私は、マティアス様の腕から抜けて、キャサリン様の方を見る。
「クローライトの日々があったから、私はヘンリー様の事を素直に向きあえ・・・愛せた・・のです。だから、それをお金で表したくない。」
”がばっ”
と、再びマティアス様は私を抱きしめる。
「まったく・・この意地らしく可愛い子は・・・。」
「・・あの・・・。」
と、男性の声がした。
「店主か?」
マティアス様の質問に男性は『そうです。』と、答えた。
「その品を予約しておく。」
品って・・・ドラゴンとコスモスのチェーンブローチに事?
「この意地らしく可愛い俺の娘が、購入したいと言ってな。」
「こちらの商品は、ゴールドパールを仕入れる事が出来る程に、店が繁盛出来た事を記念して作った物です。」
店主が商品をテーブルの上に置く音がする。
「どうぞ・・差し上げます。サーシャ様がコスモと絆を結んでいるヘンリー様のところへ嫁がれるのです。このブローチは正にヘンリー様とコスモをイメージして作らせた物。見つけて頂いただき感謝しています。」
私は、マティアス様の腕の中で首を振る。
「ふっ・・店主。サーシャは、本当に意地らしく可愛いな。」
マティアス様は私の頭を撫でる。
「店主。サーシャはクローライトの、この地の心を持って、ヘンリー殿のところへ嫁ぎたいという事のようだ。」
マティアス様は、購入する事を店主に告げる。
「それから、長剣と短剣、後アクセサリーを特注する。ヘンリー殿へ渡すお礼の品だ。家宝となる物を作ってくれ。」
「もちろんです。」
店主は嬉しそうに言葉を発した。
だけど・・私にそれを支払うお金は・・・、どうしても貢物を使わせたいの?
でも・・貢物をすべて使っても・・購入できるか・・・。
「ゴールドパールを仕入れてくれ」
!?
待って、本当に無理だから・・一生かかっても払えないよ。
一生が長くなったとしても・・・負債を持ってヘンリー様のところへは行きたくない。
私は、マティアス様の腕の中で体を動かす。
すぐに、マティアス様は腕の力を緩めてくれた。
私は、マティアス様を見る。
「わ、私・・。

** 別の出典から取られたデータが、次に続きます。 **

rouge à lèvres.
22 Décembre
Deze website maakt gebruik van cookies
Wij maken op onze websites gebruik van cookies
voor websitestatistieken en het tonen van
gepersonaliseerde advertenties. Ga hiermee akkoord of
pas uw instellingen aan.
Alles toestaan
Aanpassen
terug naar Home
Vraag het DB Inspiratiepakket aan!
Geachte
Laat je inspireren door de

」
マティアス様は私の前に手平をだし、静止する。
「サーシャ、これらの資金は、サーシャの親として調達する。クローライト、それにルベライトからは貰わない。それでいいか?」
どういう事だ?
どうやって資金を調達するのだろう?
「なあに、サーシャがドラゴニアに来てからの功績を見れば、資金を出してくれるだろう。安心しろ。」
「結構、集まりますね。」
え?
私の功績て・・・ルベライトでの緑とピンクの計画と、クローライトでのリニュアル計画。
その2つからは、貰わないと言っている。
では、どこから?
それも、店主さんは結構、資金が集まる事を言っているが・・・。
どこからだ?
私は、不安そうな顔をマティアス様にする。
「安心しなさい。しっかりと貰ってくるから。」
そう、嬉しそうに微笑むマティアス様に、私は何も言えず、お願いするしかなかった。
もし、ダメだったら・・貢物を質にだすしかないな。